Using the parameter `use_multiprocessing=True` (default) makes chipping process faster by using multiple cores. 

### 2. SegmentationMask Class
The `SegmentationMask` class is used to create a segmentation mask images from geopackage or shapefile using an input image as extent and pixel size reference.

Once the segmentation mask has been created, the segmentation image can also be split into tiles. Some deep learning 
frameworks expect images and corresponding masks to have the same file name in separate directories. The `output_name` 
argument of ImageChip can ensure this is the case.

```python
from rschip import SegmentationMask, ImageChip

# Initialize the SegmentationMask
seg_mask = SegmentationMask(
    input_image_path="path/to/large_image.tif",
    input_features_path="path/to/geopackage_features.gpkg",
    output_path="path/to/output_mask.tif",
    class_field="ml_class"
)

# Generate segmentation mask image
seg_mask.create_mask()

# Chip the segmentation image to match satellite image
image_chipper = ImageChip(
    input_image_path="path/to/output_mask.tif",
    output_path="path/to/output_directory_mask",
    output_name="large_image",
    pixel_dimensions=128,
    offset=64,
    output_format="tif",
    standard_scale=False,
)
image_chipper.chip_image()
```

### 3. RemoveBackgroundOnly Class
The `RemoveBackgroundOnly` class provides functionality to remove image chips (either could be tifs or numpy arrays inside npz file) that contain only background.

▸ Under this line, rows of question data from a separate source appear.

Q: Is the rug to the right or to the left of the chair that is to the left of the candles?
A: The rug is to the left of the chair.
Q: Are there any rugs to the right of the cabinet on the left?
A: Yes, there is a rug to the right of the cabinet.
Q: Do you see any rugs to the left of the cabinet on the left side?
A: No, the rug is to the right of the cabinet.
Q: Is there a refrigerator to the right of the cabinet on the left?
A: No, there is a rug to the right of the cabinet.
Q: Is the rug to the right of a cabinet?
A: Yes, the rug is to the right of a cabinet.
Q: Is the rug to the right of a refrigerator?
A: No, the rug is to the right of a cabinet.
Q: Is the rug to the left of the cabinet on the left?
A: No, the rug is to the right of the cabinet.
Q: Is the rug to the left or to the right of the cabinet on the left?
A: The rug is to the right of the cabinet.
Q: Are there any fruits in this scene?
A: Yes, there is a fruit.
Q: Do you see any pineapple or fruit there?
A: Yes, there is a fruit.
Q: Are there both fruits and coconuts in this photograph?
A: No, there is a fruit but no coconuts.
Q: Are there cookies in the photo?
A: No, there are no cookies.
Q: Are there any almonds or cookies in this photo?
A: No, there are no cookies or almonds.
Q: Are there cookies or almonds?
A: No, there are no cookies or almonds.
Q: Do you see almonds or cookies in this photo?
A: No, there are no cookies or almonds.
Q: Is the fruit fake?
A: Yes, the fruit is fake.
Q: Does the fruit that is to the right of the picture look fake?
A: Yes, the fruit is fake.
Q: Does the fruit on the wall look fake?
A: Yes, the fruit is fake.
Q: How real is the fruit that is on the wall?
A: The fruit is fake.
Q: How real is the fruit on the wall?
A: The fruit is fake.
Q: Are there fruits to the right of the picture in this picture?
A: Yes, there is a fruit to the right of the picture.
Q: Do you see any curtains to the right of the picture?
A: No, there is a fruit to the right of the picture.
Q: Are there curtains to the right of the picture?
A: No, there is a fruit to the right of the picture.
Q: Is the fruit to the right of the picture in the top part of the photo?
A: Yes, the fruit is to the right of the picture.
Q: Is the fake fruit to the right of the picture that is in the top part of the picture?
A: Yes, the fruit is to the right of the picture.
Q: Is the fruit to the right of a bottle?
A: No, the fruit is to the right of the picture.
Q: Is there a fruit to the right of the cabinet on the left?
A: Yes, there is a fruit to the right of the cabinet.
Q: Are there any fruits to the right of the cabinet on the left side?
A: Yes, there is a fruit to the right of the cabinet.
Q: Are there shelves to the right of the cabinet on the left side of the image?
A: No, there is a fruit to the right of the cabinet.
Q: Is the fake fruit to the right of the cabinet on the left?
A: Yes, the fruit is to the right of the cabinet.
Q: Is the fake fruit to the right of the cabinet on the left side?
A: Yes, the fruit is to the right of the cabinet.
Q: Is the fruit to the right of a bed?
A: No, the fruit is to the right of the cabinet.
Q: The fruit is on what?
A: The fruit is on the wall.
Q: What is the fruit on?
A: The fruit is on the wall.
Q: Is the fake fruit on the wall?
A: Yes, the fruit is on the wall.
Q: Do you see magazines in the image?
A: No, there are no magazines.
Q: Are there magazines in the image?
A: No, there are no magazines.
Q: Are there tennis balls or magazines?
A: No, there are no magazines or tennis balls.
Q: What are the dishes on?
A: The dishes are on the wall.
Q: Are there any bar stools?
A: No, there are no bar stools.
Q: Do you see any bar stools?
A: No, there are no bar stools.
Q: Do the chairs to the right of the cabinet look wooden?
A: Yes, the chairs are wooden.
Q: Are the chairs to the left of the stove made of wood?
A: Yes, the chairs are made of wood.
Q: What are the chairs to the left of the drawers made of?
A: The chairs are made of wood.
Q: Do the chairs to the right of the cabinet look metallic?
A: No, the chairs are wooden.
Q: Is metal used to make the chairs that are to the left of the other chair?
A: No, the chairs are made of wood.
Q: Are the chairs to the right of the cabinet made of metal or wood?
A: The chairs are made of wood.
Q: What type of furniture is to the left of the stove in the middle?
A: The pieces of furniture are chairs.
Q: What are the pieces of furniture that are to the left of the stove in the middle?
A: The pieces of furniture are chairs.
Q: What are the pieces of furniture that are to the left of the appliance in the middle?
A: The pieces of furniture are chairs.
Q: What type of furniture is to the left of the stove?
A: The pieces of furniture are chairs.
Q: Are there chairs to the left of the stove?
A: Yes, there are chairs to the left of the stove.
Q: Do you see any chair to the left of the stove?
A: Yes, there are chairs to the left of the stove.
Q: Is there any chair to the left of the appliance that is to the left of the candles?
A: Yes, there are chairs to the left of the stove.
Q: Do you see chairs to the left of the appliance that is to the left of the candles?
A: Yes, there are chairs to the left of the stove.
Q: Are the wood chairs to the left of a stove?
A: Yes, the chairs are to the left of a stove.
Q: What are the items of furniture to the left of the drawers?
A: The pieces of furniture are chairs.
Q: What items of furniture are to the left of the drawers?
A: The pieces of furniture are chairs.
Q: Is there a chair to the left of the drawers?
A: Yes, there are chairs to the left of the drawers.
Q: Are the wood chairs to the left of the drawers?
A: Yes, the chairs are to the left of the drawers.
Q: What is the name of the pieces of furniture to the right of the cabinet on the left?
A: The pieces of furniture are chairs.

Filtering out images only containing background helps to prepare a dataset more suitable for training models.
 
```python
from rschip import RemoveBackgroundOnly

# Initialize the RemoveBackgroundOnly instance
remover = RemoveBackgroundOnly(background_val=0, non_background_min=100)

# Remove chips with only background
remover.remove_background_only_files(
    class_chips_dir="path/to/mask_directory",
    image_chips_dir="path/to/image_directory"
)
```
The default assumption is that image and mask equivalent have the same file names as shown in example 2. above. If that is
not the case, use the `masks_prefix`, `images_prefix` arguments which are prefix strings which are removed on checking for
image to mask equivalent using the bottom left (x,y) indices found in the outputs generated by `ImageChip.create_chips()`.

## License
This project is licensed under the MIT License - see the LICENSE file for details.